*Belge Metni*

====================

Abaküs Yazılım
11. Hukuk Dairesi
Esas No: 2013/1734
Karar No: 2013/23349
Karar Tarihi: 20.12.2013

Yargıtay 11. Hukuk Dairesi 2013/1734 Esas 2013/23349 Karar Sayılı İlamı

11. Hukuk Dairesi         2013/1734 E.  ,  2013/23349 K.

    "İçtihat Metni"

    MAHKEMESİ :ASLİYE HUKUK MAHKEMESİ

    Taraflar arasında görülen davada Yozgat 1. Asliye Hukuk Mahkemesi’nce verilen 01/11/2012 tarih ve 2011/121-2012/464 sayılı kararın Yargıtayca incelenmesi taraf vekilleri tarafından istenmiş ve temyiz dilekçesinin süresi içinde verildiği anlaşılmış olmakla, dava dosyası için Tetkik Hakimi ... tarafından düzenlenen rapor dinlendikten ve yine dosya içerisindeki dilekçe, layihalar, duruşma tutanakları ve tüm belgeler okunup, incelendikten sonra işin gereği görüşülüp, düşünüldü:
    Davacı vekili, davalı şirket temsilcisinin her istendiği an geri ödeneceği ve yatırılan paralar karşılığı kar payı verileceği yönündeki beyanları ile müvekkilini ikna ederek parasını davalı şirkete yatırmasını sağladığını, daha sonra müvekkilinin ihtiyacı nedeniyle bu parayı davalıdan istediğini, ayrıca o tarihe kadarki kay payını da talep ettiğini, ancak davalının TTK"nun 329. maddesi uyarınca şirketin kendi hissesini almasının mümkün olmadığını bildirerek müvekkiline herhangi bir ödeme yapmadığını, davalı şirketin haksız olduğunu ileri sürerek, fazlaya ilişkin hakları saklı kalmak kaydıyla 300 hisse bedeli 10.500 TL"nin ve müvekkilinin sahibi olduğu 3367 adet hisseye tekabül eden kar payı alacağı olarak 9.500 TL"nin faiziyle birlikte davalıdan tahsiline karar verilmesini talep ve dava etmiş, 10.10.2012 tarihli dilekçesi ile 10.500 TL olan hisse bedeli talebini 17.663,10 EURO olarak ıslah etmiştir.

====================

*Veri Alıntıları*
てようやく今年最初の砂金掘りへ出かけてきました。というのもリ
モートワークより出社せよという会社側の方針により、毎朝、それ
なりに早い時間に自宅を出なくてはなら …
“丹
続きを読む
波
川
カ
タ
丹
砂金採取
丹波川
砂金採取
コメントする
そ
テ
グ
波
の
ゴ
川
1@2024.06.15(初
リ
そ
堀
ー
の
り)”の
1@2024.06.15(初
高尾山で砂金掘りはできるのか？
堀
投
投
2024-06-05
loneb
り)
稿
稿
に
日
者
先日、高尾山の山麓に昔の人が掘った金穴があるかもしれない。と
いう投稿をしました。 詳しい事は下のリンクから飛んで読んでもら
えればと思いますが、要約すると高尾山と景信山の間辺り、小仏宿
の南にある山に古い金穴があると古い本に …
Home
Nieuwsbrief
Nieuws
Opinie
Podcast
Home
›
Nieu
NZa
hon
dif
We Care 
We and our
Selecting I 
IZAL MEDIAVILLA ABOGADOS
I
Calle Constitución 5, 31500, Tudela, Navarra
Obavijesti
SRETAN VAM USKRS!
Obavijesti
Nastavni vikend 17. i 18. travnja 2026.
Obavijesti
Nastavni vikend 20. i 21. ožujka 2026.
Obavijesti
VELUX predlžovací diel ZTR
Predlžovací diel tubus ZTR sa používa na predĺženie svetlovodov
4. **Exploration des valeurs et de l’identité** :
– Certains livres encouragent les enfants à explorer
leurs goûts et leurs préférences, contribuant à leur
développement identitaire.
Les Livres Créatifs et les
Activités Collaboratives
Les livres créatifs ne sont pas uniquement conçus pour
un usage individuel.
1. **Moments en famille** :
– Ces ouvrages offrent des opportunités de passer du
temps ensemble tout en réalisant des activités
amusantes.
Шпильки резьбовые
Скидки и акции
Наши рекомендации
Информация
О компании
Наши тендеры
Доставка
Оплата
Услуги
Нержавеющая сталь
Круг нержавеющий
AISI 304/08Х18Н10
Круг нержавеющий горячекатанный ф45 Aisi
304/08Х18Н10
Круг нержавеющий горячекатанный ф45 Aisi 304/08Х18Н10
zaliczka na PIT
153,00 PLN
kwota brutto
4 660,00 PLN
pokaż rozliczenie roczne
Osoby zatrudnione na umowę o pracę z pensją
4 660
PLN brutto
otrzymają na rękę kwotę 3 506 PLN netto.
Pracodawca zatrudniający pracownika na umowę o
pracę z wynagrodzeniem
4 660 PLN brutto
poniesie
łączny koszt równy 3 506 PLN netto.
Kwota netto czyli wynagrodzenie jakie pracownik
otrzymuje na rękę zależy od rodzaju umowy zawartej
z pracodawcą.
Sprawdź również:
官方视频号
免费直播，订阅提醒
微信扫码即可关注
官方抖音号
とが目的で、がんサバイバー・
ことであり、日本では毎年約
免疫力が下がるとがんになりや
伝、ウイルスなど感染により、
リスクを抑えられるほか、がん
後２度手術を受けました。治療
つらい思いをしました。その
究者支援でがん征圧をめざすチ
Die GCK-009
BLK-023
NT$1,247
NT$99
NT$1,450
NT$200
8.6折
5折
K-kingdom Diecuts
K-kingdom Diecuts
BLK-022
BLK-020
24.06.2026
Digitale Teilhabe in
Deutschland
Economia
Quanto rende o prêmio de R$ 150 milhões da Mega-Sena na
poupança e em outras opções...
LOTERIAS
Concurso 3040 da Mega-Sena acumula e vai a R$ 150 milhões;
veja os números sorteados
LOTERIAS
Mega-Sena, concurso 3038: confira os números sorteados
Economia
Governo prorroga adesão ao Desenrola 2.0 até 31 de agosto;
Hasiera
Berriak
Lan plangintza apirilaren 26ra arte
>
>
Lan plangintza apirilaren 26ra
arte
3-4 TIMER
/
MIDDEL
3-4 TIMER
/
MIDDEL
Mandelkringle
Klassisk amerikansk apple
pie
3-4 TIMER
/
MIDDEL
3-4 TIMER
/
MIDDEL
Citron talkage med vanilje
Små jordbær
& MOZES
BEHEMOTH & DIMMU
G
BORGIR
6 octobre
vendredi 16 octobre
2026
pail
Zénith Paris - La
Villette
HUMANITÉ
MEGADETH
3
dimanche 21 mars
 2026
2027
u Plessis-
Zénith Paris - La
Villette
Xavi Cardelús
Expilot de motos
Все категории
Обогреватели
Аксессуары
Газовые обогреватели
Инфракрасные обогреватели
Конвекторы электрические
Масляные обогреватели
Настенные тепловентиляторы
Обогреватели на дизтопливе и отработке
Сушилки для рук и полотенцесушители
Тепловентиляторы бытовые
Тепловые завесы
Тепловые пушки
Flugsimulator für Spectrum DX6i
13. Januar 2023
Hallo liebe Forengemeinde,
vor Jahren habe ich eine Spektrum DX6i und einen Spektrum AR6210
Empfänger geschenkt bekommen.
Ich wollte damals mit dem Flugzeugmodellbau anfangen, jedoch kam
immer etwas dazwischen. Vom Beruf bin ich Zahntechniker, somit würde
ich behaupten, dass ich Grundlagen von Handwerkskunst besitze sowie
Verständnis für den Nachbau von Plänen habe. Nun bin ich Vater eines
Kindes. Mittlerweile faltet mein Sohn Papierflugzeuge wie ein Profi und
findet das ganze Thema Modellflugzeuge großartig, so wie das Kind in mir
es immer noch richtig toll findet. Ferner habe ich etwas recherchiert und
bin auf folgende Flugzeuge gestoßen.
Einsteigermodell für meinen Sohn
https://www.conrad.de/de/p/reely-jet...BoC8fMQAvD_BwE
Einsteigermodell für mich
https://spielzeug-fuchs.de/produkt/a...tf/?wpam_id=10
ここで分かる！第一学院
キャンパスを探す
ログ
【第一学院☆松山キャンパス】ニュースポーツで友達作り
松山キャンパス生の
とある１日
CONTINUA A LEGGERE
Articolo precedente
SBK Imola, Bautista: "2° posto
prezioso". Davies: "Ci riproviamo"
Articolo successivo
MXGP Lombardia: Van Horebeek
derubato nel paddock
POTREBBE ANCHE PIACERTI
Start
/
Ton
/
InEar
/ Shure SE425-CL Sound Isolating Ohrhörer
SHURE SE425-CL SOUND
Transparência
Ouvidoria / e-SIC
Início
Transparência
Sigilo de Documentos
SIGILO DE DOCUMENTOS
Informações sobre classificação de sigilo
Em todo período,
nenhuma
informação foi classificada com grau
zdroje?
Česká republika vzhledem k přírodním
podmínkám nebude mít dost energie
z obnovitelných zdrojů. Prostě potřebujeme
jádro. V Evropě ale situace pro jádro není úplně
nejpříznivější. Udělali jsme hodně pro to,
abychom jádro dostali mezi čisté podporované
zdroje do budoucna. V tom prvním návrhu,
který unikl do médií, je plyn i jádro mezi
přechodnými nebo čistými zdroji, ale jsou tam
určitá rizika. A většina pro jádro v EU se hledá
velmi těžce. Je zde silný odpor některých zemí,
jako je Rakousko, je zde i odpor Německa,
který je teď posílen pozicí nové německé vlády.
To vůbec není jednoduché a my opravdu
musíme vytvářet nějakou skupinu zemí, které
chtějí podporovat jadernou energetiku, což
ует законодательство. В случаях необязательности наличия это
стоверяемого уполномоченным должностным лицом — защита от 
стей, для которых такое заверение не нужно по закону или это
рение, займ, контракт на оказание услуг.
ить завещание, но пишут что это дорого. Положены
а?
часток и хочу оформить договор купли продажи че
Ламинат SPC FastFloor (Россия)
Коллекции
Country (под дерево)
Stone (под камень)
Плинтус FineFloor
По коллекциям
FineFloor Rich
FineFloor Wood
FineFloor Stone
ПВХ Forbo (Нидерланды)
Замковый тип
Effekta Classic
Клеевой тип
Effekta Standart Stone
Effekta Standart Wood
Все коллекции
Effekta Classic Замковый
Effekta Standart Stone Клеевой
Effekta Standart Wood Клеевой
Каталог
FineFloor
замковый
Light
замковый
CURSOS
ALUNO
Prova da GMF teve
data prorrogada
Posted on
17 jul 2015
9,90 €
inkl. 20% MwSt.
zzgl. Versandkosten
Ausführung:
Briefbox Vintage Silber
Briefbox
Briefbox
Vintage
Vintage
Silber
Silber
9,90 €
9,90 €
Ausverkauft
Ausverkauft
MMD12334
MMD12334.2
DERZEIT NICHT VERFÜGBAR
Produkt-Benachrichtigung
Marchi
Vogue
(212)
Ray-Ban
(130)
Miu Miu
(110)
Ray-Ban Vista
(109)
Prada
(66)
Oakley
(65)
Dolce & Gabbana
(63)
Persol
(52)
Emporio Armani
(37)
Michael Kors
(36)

====================

*Alıştırma Ayrıntıları*
Yargıtay kararında "Abaküs Yazılım" sözleriyle açılıp "E.  ,  2013/23349 K." sözleriyle kapanan kısmı hiçbir değişiklik yapmadan yeniden yazın.

*Cevap Alanı*
Abaküs Yazılım
11. Hukuk Dairesi
Esas No: 2013/1734
Karar No: 2013/23349
Karar Tarihi: 20.12.2013

Yargıtay 11. Hukuk Dairesi 2013/1734 Esas 2013/23349 Karar Sayılı İlamı

11. Hukuk Dairesi         2013/1734 E.  ,  2013/23349 K.